It's true that I don't go into detail about double descent, though I do describe how increasing capacity often reduces overfitting.
I believe the figure labeled "Figure 1" illustrates what your are suggesting (despite being labeled Figure 1, it is actually at the bottom of the blog post, so maybe easy to miss).
> It's true that I don't go into detail about double descent, though I do describe how increasing capacity often reduces overfitting.
I agree.
> I believe the figure labeled "Figure 1" illustrates what your are suggesting (despite being labeled Figure 1, it is actually at the bottom of the blog post, so maybe easy to miss).
Easy to miss, yes. I'm not sure it illustrates the phenomenon, though. That plot shows extreme overfitting (i.e., interpolation) by the 10,000 parameter model. No one really understands what actually happens after interpolation. There's in fact some anecdotal evidence that after crossing the interpolation threshold, large AI models trained with SGD gradually begin to ignore outliers and find simpler models (!) that generalize better (!). Counterintuitive, I know. This is an active area of research, with no good explanations yet, AFAIK.
Double descent phenomenon is what happens after interpolation.
--
RESPONDING TO YOUR LAST COMMENT (after reaching thread depth limit):
Think of it this way: Why and how does the model's performance continue to improve on previously unseen samples after the model has fully overfit (interpolated between) all training samples? Interpolation is not the end-point in training, but a temporary threshold after which models learn to generalize better, improving on interpolation.

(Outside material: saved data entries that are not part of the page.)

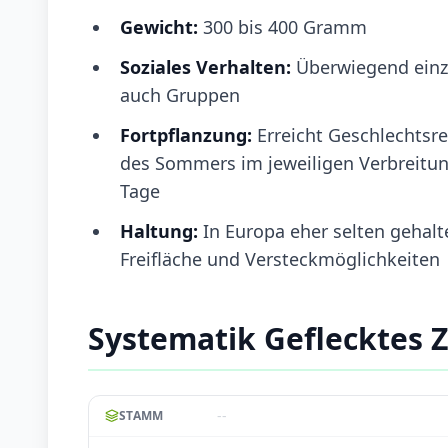
Gewicht:
300 bis 400 Gramm
Soziales Verhalten:
Überwiegend einze
auch Gruppen
Fortpflanzung:
Erreicht Geschlechtsr
des Sommers im jeweiligen Verbreitungsg
Tage
Haltung:
In Europa eher selten gehal
Freifläche und Versteckmöglichkeiten
Systematik Geflecktes
--
STAMM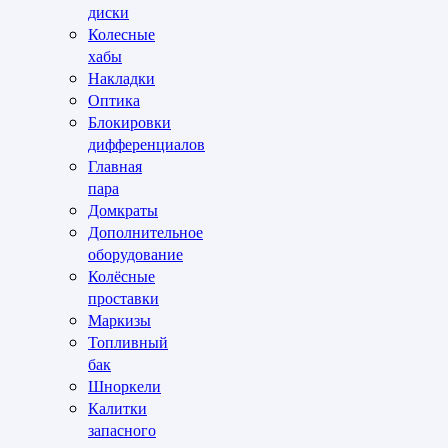
диски
Колесные
хабы
Накладки
Оптика
Блокировки
дифференциалов
Главная
пара
Домкраты
Дополнительное
оборудование
Колёсные
проставки
Маркизы
Топливный
бак
Шноркели
Калитки
запасного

How is it that these models improve on interpolation?
I can't reply directly -- is there a maximum thread depth, or a maximum conversation depth?
Anyway -- I wanted to apologize for misreading -- I missed the parenthetical "interpolation" in your comment. I think we are both interpreting the plot the same way.

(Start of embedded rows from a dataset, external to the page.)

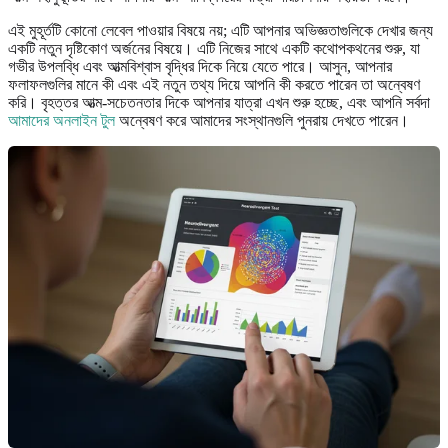
এই মুহূর্তটি কোনো লেবেল পাওয়ার বিষয়ে নয়; এটি আপনার অভিজ্ঞতাগুলিকে দেখার জন্য
একটি নতুন দৃষ্টিকোণ অর্জনের বিষয়ে। এটি নিজের সাথে একটি কথোপকথনের শুরু, যা
গভীর উপলব্ধি এবং আত্মবিশ্বাস বৃদ্ধির দিকে নিয়ে যেতে পারে। আসুন, আপনার
ফলাফলগুলির মানে কী এবং এই নতুন তথ্য দিয়ে আপনি কী করতে পারেন তা অন্বেষণ
করি। বৃহত্তর আত্ম-সচেতনতার দিকে আপনার যাত্রা এখন শুরু হচ্ছে, এবং আপনি সর্বদা
আমাদের অনলাইন টুল
অন্বেষণ করে আমাদের সংস্থানগুলি পুনরায় দেখতে পারেন।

In terms of your comment about anecdotal evidence -- are you talking about the case where data and model size are increased jointly? If so, I agree, though I don't think that is any longer cleanly to do with double descent/overparameterization.
I believe the figure labeled "Figure 1" illustrates what your are suggesting (despite being labeled Figure 1, it is actually at the bottom of the blog post, so maybe easy to miss).